■ INFORMATION SUPPLIED ■
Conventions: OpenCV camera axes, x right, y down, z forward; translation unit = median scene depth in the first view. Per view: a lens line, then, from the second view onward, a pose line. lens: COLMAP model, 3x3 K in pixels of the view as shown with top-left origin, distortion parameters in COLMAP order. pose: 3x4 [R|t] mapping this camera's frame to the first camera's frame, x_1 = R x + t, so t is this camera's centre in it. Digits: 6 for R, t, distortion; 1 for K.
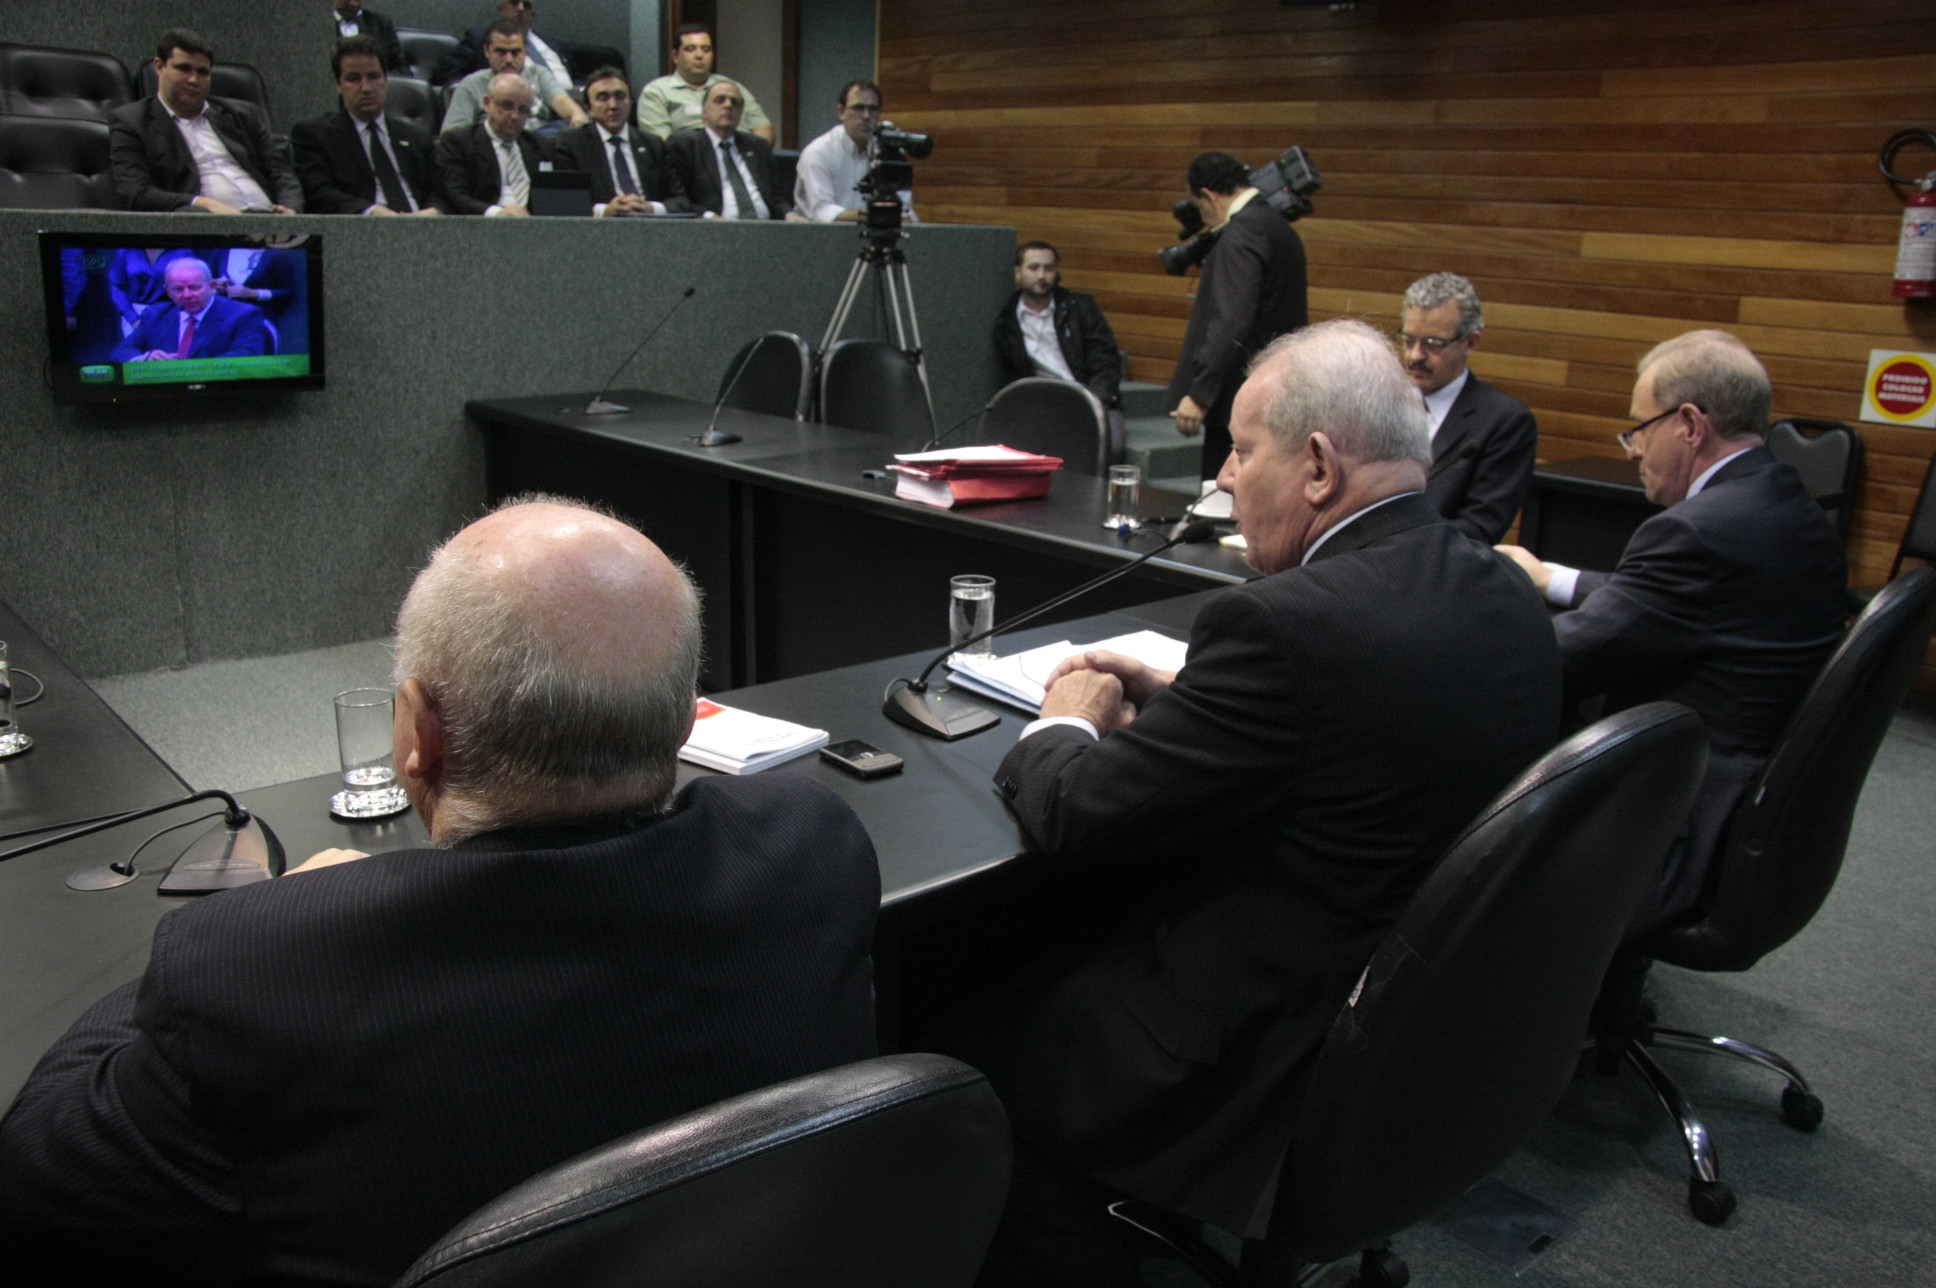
lens RADIAL K [[1657.1, 0, 968.0], [0, 1657.1, 644.0], [0, 0, 1]] dist [-0.188076, 0.242514]
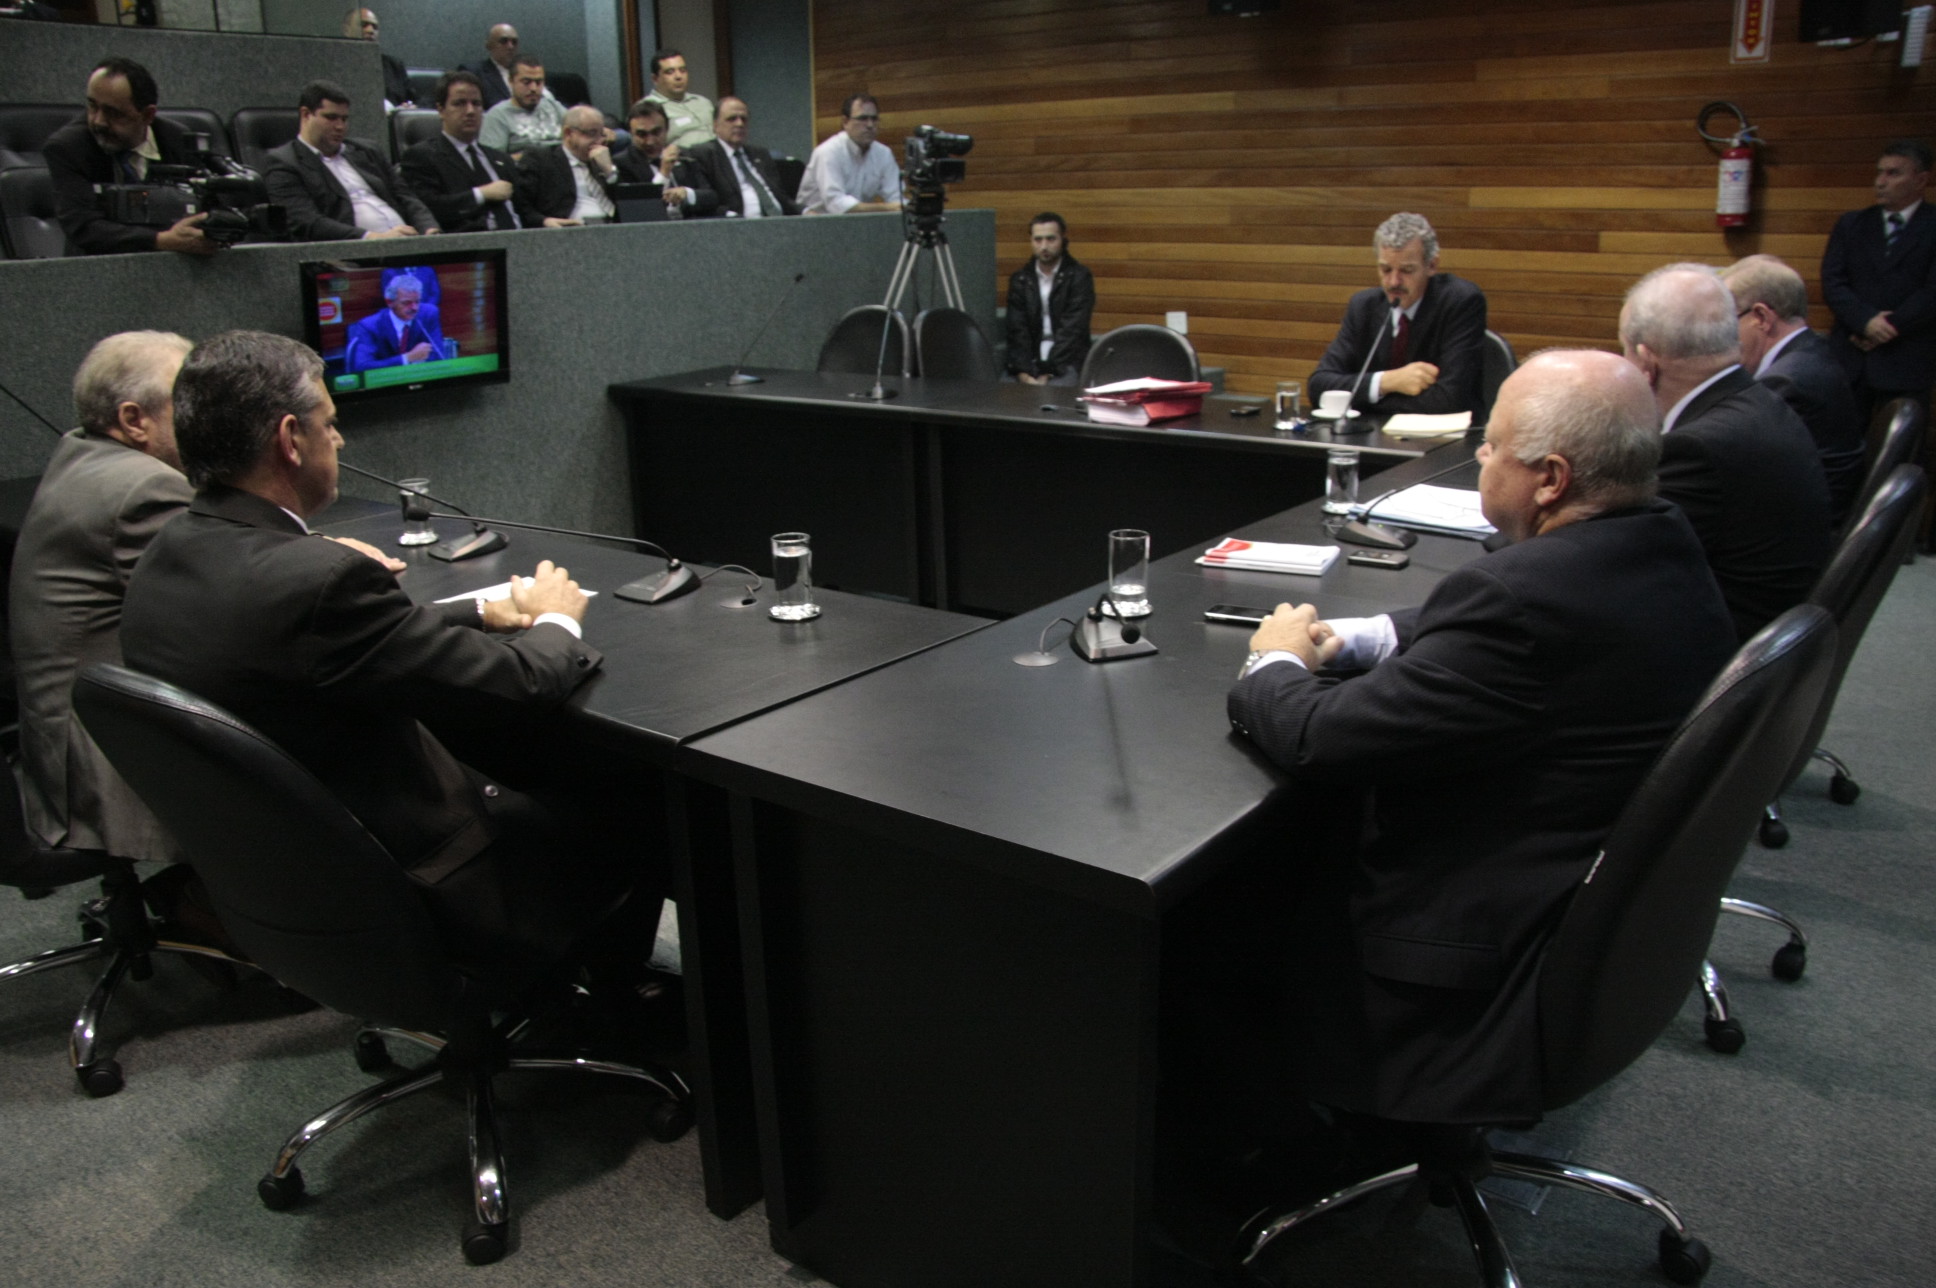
lens RADIAL K [[1516.2, 0, 1025.4], [0, 1516.2, 643.2], [0, 0, 1]] dist [-0.220263, 0.240202]
pose [[0.980748, -0.104976, 0.164663, -0.211193], [0.099186, 0.994138, 0.043027, 0.017714], [-0.168215, -0.025866, 0.985411, -0.096371]]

■ THE PROBLEM ■
Print every line of the listing above without changing a character, and leave the pictures out.

■ REPLY TO THE EXERCISE ■
Conventions: OpenCV camera axes, x right, y down, z forward; translation unit = median scene depth in the first view. Per view: a lens line, then, from the second view onward, a pose line. lens: COLMAP model, 3x3 K in pixels of the view as shown with top-left origin, distortion parameters in COLMAP order. pose: 3x4 [R|t] mapping this camera's frame to the first camera's frame, x_1 = R x + t, so t is this camera's centre in it. Digits: 6 for R, t, distortion; 1 for K.
lens RADIAL K [[1657.1, 0, 968.0], [0, 1657.1, 644.0], [0, 0, 1]] dist [-0.188076, 0.242514]
lens RADIAL K [[1516.2, 0, 1025.4], [0, 1516.2, 643.2], [0, 0, 1]] dist [-0.220263, 0.240202]
pose [[0.980748, -0.104976, 0.164663, -0.211193], [0.099186, 0.994138, 0.043027, 0.017714], [-0.168215, -0.025866, 0.985411, -0.096371]]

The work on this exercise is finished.